Stored data:
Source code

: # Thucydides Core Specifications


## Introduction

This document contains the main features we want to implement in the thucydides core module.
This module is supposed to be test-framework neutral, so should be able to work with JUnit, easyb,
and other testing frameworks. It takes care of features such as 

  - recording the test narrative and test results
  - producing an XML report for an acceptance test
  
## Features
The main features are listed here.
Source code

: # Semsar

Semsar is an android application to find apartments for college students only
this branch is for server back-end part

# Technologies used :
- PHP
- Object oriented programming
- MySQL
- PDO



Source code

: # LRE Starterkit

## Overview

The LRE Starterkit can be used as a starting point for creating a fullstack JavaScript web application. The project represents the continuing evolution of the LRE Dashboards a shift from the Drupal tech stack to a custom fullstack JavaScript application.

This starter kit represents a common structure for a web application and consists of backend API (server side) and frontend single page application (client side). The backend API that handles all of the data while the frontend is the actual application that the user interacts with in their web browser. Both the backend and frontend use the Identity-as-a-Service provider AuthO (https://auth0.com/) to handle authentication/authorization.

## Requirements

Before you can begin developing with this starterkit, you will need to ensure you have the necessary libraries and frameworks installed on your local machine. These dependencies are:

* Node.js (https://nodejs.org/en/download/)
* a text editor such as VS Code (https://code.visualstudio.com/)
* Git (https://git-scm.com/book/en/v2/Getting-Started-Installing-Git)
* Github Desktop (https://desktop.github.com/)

* * *

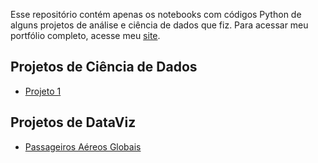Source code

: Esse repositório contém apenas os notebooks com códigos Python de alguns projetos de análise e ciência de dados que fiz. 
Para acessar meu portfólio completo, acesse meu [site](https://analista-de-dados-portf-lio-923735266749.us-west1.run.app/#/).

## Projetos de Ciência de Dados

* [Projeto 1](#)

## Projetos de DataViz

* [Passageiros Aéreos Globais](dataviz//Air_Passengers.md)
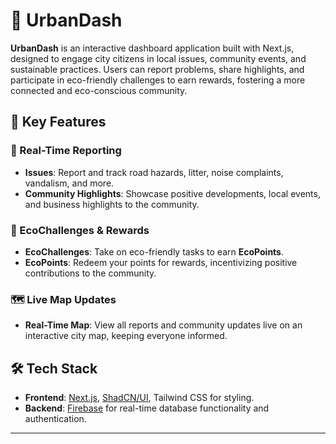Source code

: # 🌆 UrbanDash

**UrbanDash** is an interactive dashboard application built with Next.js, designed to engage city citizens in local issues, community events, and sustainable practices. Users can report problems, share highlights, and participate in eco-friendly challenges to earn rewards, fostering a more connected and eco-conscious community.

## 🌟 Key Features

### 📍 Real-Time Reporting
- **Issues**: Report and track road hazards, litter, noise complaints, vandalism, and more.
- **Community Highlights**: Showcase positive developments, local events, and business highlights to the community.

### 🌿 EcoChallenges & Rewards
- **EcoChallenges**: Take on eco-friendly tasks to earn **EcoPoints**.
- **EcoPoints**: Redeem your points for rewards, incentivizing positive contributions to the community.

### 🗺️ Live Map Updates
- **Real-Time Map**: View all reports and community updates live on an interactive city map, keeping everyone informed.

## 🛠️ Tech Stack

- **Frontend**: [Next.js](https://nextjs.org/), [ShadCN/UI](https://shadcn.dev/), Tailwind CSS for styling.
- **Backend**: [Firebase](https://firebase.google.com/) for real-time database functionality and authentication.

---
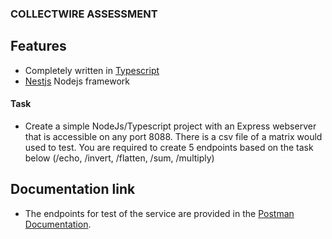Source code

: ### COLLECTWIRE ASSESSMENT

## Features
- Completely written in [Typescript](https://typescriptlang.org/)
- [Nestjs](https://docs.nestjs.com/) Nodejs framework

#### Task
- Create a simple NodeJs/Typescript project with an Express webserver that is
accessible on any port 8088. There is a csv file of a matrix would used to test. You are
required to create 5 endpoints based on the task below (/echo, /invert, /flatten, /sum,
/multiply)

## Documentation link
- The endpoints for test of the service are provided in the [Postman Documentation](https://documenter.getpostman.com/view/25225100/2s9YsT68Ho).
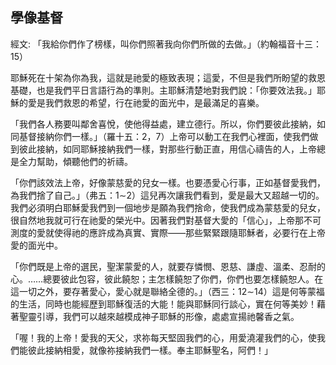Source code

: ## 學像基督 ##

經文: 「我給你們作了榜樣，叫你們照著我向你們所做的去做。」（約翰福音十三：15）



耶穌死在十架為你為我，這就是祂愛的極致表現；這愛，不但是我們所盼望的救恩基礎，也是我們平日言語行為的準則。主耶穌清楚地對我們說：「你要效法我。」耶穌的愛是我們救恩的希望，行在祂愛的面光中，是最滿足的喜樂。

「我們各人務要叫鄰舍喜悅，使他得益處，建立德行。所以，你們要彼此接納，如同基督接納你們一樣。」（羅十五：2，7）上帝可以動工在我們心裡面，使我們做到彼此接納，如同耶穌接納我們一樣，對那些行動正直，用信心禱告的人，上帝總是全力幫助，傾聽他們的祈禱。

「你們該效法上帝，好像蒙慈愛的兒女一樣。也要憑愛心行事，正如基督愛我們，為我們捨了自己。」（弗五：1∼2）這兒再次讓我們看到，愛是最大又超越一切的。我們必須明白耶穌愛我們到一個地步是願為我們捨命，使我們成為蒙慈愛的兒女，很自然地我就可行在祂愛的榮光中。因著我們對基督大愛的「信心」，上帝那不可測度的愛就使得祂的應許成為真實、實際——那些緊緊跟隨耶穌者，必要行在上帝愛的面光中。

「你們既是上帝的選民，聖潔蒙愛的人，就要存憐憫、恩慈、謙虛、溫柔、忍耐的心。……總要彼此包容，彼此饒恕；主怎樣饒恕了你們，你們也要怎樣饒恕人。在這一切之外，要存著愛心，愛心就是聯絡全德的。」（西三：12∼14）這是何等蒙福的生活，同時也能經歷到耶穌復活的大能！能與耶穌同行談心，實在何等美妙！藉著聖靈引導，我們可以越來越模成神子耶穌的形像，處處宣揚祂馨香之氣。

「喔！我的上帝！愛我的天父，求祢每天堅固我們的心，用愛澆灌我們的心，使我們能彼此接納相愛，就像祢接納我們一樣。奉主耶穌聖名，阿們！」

...

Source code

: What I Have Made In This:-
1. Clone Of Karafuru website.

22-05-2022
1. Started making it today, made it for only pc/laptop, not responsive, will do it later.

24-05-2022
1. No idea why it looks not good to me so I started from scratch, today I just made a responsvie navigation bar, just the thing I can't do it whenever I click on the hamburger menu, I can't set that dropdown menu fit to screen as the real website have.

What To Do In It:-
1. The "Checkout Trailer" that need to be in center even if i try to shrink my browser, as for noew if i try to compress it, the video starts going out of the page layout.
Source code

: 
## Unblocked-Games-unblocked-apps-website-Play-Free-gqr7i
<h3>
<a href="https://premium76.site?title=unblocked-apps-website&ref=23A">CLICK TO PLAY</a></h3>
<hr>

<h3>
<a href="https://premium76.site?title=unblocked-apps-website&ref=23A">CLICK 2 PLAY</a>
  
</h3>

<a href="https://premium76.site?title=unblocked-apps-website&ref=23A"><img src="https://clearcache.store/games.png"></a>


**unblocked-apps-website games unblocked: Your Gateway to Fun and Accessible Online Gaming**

§ **ACTIVITY**:
Count the lines in the items above that contain the string "project". Reply with the number only.

§ **RESULT**:
2